Quando ai canadesi viene chiesto se per la loro provincia sarebbe meglio aderire agli Stati Uniti, i numeri cambiano drasticamente. Almeno uno su cinque degli Albetans (22%) e in Quebec (20%) non vedrebbero problemi con questo scenario, insieme al 18% in Ontario, al 12% della British Columbia, al 9% di canadesi dell’Atlantico e all’8% di saskatchewaniani e manitobani.

Questi numeri potrebbero sembrare preoccupanti, specialmente nel contesto dei recenti voti pubblici in altre giurisdizioni. Tuttavia, uno sguardo a ciò che sta realmente infastidendo i residenti delle province specifiche mostra quella forza del sentimento nei confronti dei sogni per l’autodeterminazione,  o per rinascere come il 51° Stato USA.

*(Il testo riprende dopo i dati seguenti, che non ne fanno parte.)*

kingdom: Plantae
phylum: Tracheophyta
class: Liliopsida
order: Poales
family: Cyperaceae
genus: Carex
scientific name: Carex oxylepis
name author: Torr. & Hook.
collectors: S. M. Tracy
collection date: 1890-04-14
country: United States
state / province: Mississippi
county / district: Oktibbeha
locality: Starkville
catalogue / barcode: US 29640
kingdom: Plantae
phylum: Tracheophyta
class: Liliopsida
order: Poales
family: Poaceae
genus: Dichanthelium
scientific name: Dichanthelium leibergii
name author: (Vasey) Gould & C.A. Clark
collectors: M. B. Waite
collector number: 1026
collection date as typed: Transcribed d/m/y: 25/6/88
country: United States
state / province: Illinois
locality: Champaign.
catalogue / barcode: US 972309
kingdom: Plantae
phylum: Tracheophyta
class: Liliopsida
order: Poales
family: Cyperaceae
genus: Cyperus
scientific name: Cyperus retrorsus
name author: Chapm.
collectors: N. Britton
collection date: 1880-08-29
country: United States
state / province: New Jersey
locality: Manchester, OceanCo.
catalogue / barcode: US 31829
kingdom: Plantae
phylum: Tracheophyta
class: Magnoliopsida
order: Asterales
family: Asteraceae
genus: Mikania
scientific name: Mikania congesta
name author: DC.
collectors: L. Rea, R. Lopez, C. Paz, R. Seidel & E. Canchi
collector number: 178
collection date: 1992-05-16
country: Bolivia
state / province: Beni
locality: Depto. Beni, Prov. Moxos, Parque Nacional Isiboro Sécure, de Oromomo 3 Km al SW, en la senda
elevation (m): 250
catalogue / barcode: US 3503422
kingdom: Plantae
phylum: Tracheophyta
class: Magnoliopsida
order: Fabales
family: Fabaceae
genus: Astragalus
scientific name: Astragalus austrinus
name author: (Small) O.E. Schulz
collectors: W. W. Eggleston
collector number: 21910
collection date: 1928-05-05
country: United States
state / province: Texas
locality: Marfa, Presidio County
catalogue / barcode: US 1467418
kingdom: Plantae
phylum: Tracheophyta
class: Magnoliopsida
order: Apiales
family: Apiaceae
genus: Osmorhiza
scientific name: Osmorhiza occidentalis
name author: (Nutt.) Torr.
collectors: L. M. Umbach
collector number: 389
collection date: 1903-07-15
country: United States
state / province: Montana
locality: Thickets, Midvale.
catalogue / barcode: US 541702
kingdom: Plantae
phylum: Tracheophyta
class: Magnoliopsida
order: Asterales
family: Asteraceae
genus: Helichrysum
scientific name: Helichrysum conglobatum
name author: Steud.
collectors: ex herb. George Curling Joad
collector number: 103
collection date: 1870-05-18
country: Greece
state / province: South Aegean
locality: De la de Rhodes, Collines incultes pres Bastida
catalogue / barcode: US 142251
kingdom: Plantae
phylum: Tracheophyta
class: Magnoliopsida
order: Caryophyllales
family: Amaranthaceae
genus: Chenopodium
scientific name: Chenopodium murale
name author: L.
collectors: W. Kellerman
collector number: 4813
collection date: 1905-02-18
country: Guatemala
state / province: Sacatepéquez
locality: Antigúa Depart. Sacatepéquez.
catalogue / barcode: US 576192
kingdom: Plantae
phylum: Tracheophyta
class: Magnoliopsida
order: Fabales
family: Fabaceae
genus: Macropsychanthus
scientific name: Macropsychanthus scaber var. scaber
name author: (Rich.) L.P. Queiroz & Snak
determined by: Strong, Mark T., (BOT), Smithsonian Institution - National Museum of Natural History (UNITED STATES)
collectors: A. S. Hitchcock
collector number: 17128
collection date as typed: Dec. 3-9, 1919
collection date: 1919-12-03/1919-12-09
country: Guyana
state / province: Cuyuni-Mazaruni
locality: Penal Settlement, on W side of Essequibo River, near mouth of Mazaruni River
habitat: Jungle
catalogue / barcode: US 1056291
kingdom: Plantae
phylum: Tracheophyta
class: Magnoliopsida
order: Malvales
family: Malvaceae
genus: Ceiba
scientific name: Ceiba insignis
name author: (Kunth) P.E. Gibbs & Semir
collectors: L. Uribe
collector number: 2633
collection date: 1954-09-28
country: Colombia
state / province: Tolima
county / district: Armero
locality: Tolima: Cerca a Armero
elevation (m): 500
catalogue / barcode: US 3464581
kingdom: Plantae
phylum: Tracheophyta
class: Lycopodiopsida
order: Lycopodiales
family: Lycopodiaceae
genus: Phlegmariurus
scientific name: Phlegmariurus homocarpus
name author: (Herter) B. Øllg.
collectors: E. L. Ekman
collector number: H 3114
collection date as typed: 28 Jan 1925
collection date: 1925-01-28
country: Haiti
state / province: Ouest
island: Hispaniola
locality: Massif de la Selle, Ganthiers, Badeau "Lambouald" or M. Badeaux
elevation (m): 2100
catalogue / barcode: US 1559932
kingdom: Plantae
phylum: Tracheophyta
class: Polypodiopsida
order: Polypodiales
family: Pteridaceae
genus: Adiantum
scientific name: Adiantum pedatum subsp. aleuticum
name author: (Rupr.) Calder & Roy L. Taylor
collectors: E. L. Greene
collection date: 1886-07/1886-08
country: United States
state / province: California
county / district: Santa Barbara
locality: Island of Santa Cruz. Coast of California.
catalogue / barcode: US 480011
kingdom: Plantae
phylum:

Mentre i partiti che sostenevano apertamente l’uscita del Regno Unito dall’Unione europea non hanno mai ottenuto molta trazione nelle elezioni del primo pasticcio alla Camera dei Comuni, il referendum “Brexit” ha avuto successo come “Sì” o “No” come proposizione secca. Non è chiaro se il Quebec alla fine cercherà un nuovo voto sulla sovranità, poiché le istanze degli Albertans  continuano a comandare la copertura mediatica.

Let

Appunti di una crociata contro la parola intesa e interpretata come ribellione al diluvio verbale che segna la deriva dei nostri giorni. L’occhio avido del giornalista si tuffa in un luogo chiuso a tutti gli sguardi e profana il tempio dei silenzi dell’ultra-nazionalismo in Europa. Un Candide del terzo millennio che esplora, dissacra e perturba.